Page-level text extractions
☆ ☆ ☆

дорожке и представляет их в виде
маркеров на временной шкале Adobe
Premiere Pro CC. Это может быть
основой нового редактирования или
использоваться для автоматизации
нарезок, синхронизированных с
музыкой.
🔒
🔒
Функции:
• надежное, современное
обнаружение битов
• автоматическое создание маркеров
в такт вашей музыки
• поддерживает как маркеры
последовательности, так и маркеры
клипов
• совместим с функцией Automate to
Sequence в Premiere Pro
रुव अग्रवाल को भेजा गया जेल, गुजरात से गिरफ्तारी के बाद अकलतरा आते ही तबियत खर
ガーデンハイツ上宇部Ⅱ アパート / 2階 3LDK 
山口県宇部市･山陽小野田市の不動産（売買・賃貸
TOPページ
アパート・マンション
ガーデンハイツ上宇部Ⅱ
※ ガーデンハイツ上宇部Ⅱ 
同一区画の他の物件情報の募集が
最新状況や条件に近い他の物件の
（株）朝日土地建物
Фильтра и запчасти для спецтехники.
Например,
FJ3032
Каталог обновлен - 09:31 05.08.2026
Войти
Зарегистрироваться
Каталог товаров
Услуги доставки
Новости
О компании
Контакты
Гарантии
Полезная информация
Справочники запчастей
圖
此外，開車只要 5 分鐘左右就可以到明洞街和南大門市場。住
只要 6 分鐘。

☆ ☆ ☆

▶ _What you are asked to do_: Write out the rows again, switching each "Premiere Pro" to "Premiere Elements" and leaving everything else as it is.

▶ _Exercise result_:
дорожке и представляет их в виде
маркеров на временной шкале Adobe
Premiere Elements CC. Это может быть
основой нового редактирования или
использоваться для автоматизации
нарезок, синхронизированных с
музыкой.
🔒
🔒
Функции:
• надежное, современное
обнаружение битов
• автоматическое создание маркеров
в такт вашей музыки
• поддерживает как маркеры
последовательности, так и маркеры
клипов
• совместим с функцией Automate to
Sequence в Premiere Elements
रुव अग्रवाल को भेजा गया जेल, गुजरात से गिरफ्तारी के बाद अकलतरा आते ही तबियत खर
ガーデンハイツ上宇部Ⅱ アパート / 2階 3LDK 
山口県宇部市･山陽小野田市の不動産（売買・賃貸
TOPページ
アパート・マンション
ガーデンハイツ上宇部Ⅱ
※ ガーデンハイツ上宇部Ⅱ 
同一区画の他の物件情報の募集が
最新状況や条件に近い他の物件の
（株）朝日土地建物
Фильтра и запчасти для спецтехники.
Например,
FJ3032
Каталог обновлен - 09:31 05.08.2026
Войти
Зарегистрироваться
Каталог товаров
Услуги доставки
Новости
О компании
Контакты
Гарантии
Полезная информация
Справочники запчастей
圖
此外，開車只要 5 分鐘左右就可以到明洞街和南大門市場。住
只要 6 分鐘。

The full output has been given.